[PROVIDED ENTRIES]
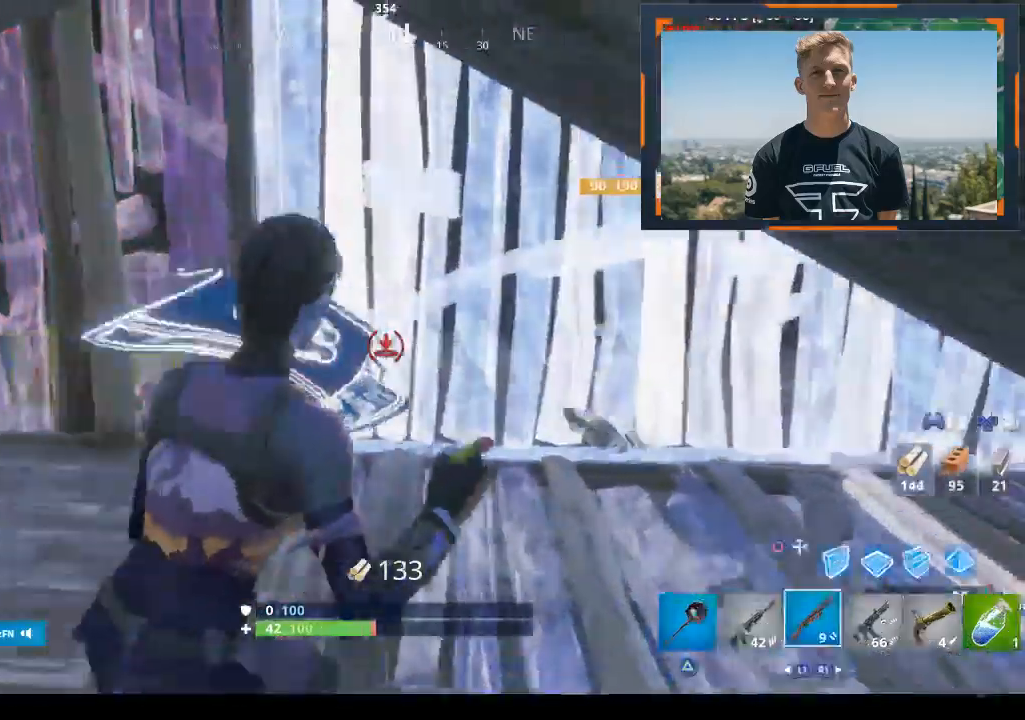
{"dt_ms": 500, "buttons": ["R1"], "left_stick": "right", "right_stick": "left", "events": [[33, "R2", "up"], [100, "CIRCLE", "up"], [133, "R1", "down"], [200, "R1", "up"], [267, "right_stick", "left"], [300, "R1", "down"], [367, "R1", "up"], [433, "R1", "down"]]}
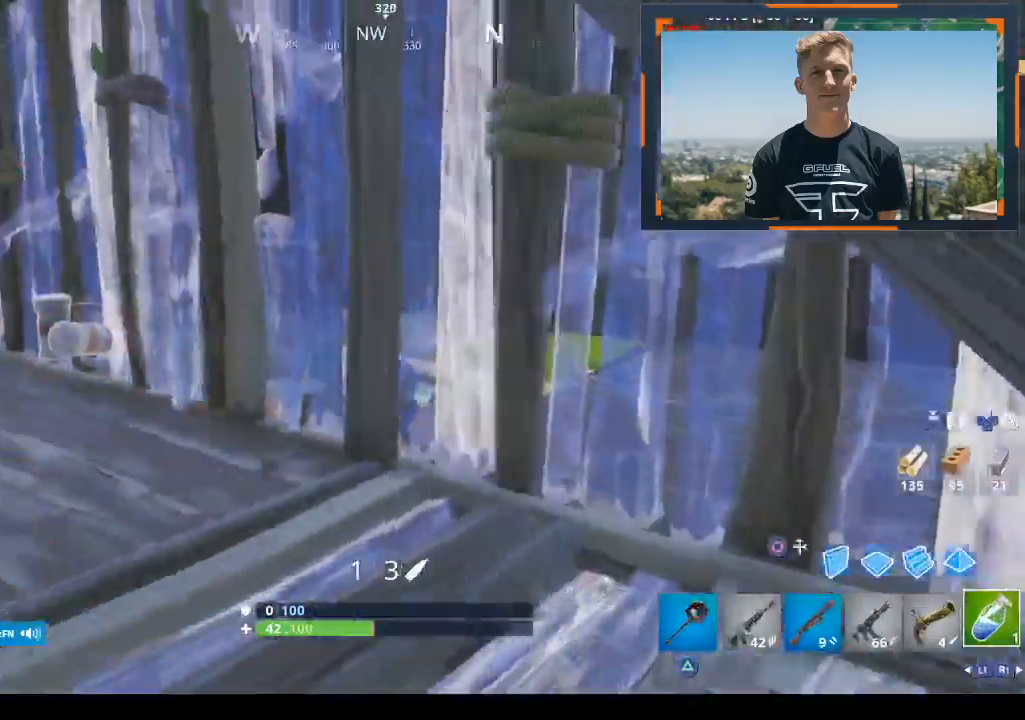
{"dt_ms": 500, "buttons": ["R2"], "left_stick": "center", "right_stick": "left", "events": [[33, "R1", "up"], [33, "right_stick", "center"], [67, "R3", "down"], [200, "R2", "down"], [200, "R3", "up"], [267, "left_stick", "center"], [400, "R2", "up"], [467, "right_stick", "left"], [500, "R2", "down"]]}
...
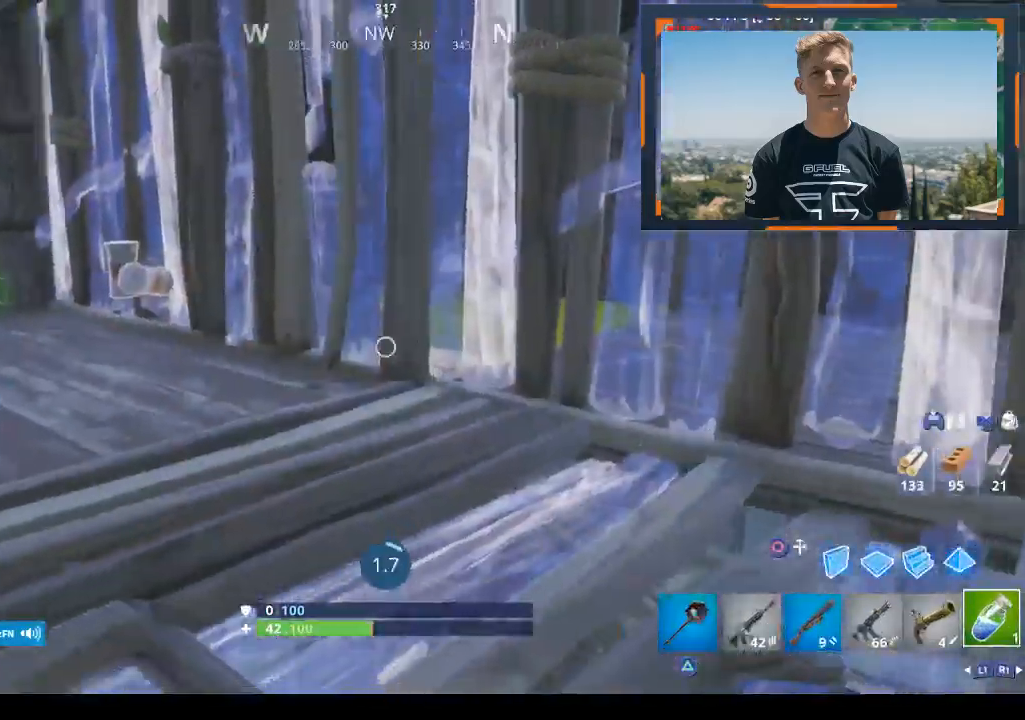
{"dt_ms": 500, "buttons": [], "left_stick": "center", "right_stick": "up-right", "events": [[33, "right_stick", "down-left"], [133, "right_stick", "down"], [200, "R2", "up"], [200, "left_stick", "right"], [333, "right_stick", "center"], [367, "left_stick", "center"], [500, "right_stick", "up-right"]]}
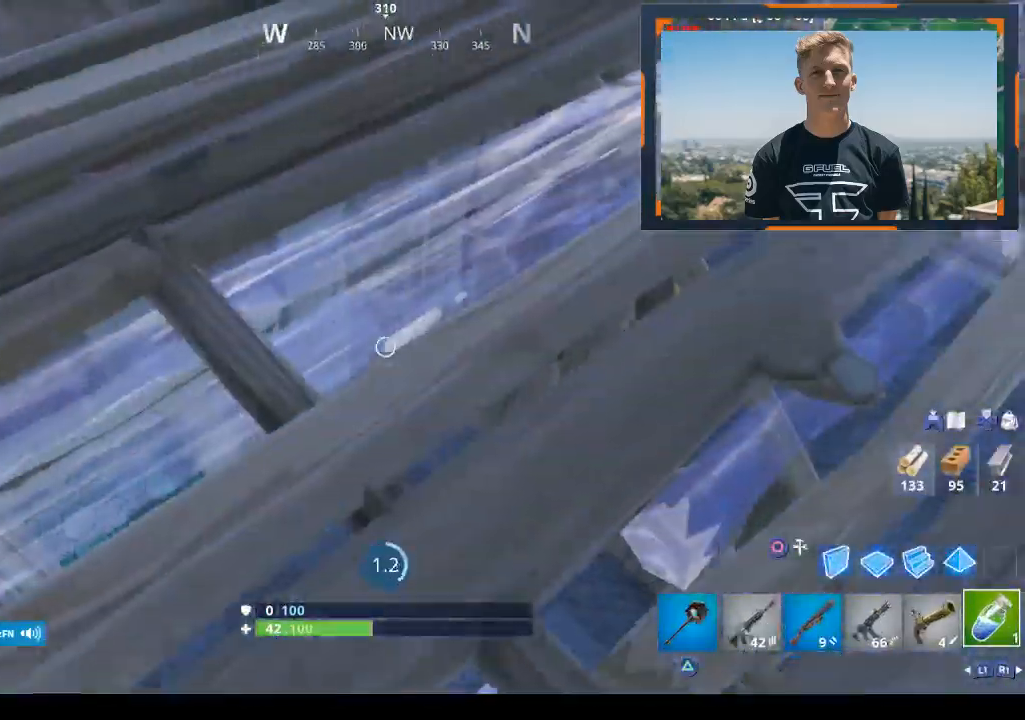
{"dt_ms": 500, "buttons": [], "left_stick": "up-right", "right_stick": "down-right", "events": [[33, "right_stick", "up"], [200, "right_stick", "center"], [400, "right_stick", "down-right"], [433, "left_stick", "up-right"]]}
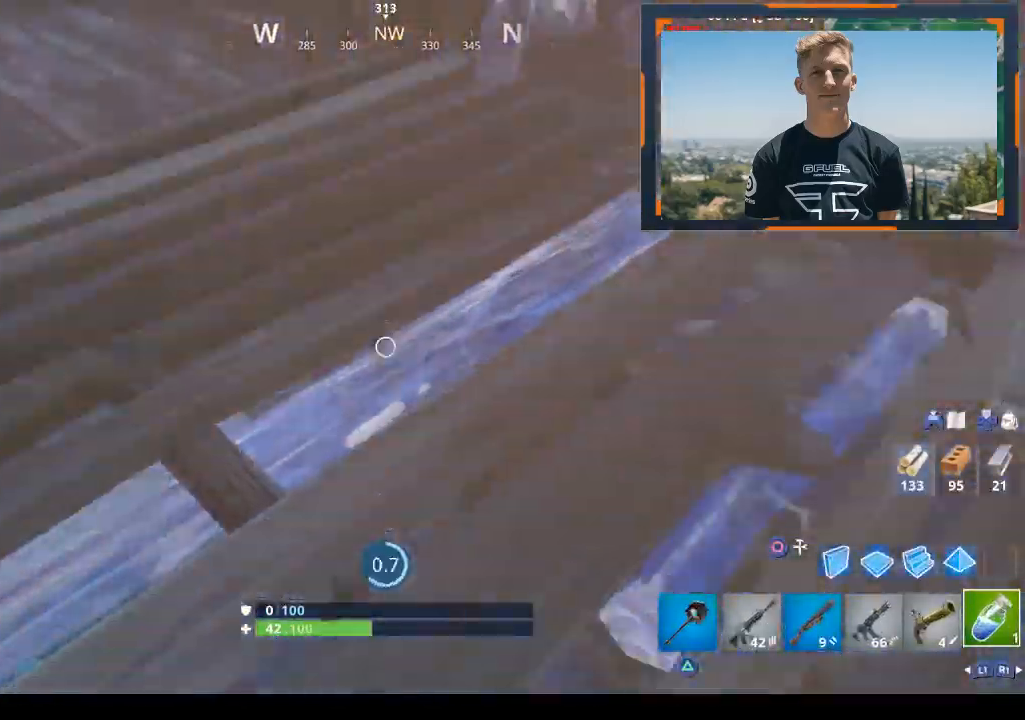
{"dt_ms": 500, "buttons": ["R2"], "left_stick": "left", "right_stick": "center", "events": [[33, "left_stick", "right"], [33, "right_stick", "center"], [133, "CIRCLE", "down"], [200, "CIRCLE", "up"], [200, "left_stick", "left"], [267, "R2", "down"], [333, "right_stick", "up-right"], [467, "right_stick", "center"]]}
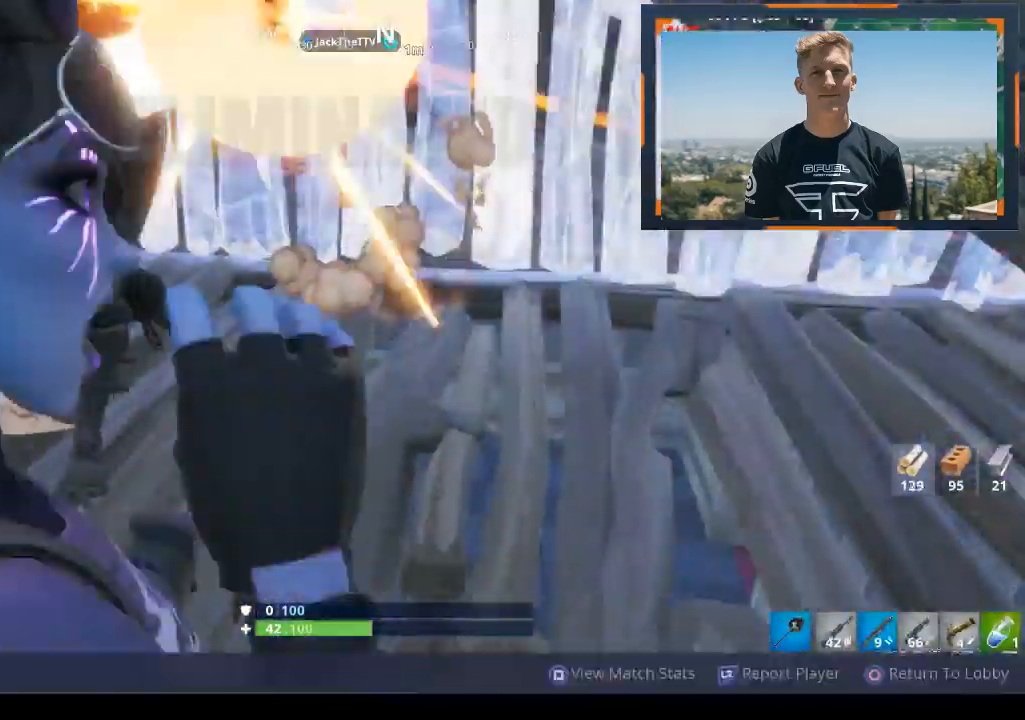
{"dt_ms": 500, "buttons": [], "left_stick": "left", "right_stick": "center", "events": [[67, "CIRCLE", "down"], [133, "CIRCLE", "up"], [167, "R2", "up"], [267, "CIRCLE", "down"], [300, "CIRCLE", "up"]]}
---
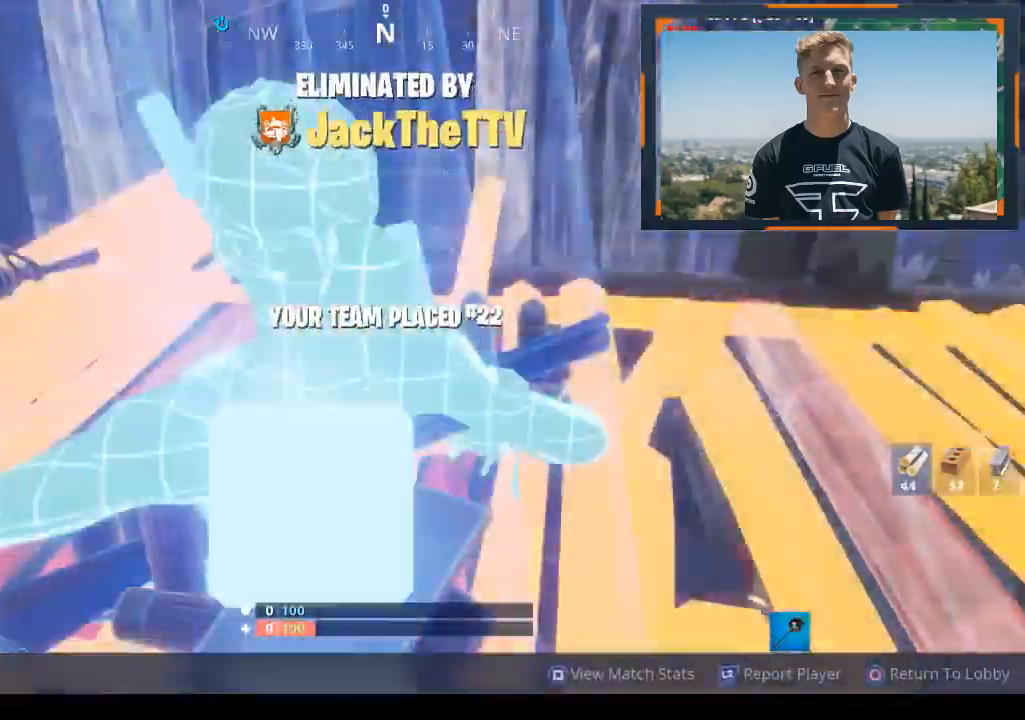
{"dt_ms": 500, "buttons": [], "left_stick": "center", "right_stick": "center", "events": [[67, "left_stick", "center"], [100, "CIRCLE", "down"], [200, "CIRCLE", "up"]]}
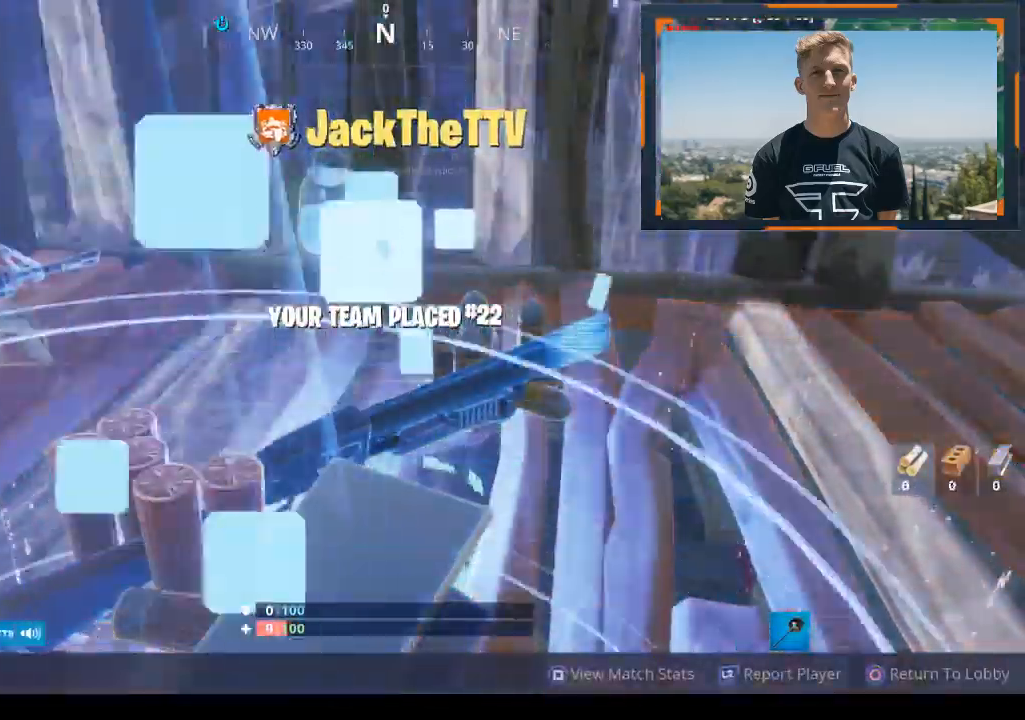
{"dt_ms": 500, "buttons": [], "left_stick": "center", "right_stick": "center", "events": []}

[WHAT YOU NEED TO DO] Where the string "CIRCLE" turns up in a line of the data above, copy that whole line.

[EXERCISE RESULT]
{"dt_ms": 500, "buttons": ["R1"], "left_stick": "right", "right_stick": "left", "events": [[33, "R2", "up"], [100, "CIRCLE", "up"], [133, "R1", "down"], [200, "R1", "up"], [267, "right_stick", "left"], [300, "R1", "down"], [367, "R1", "up"], [433, "R1", "down"]]}
{"dt_ms": 500, "buttons": ["R2"], "left_stick": "left", "right_stick": "center", "events": [[33, "left_stick", "right"], [33, "right_stick", "center"], [133, "CIRCLE", "down"], [200, "CIRCLE", "up"], [200, "left_stick", "left"], [267, "R2", "down"], [333, "right_stick", "up-right"], [467, "right_stick", "center"]]}
{"dt_ms": 500, "buttons": [], "left_stick": "left", "right_stick": "center", "events": [[67, "CIRCLE", "down"], [133, "CIRCLE", "up"], [167, "R2", "up"], [267, "CIRCLE", "down"], [300, "CIRCLE", "up"]]}
{"dt_ms": 500, "buttons": [], "left_stick": "center", "right_stick": "center", "events": [[67, "left_stick", "center"], [100, "CIRCLE", "down"], [200, "CIRCLE", "up"]]}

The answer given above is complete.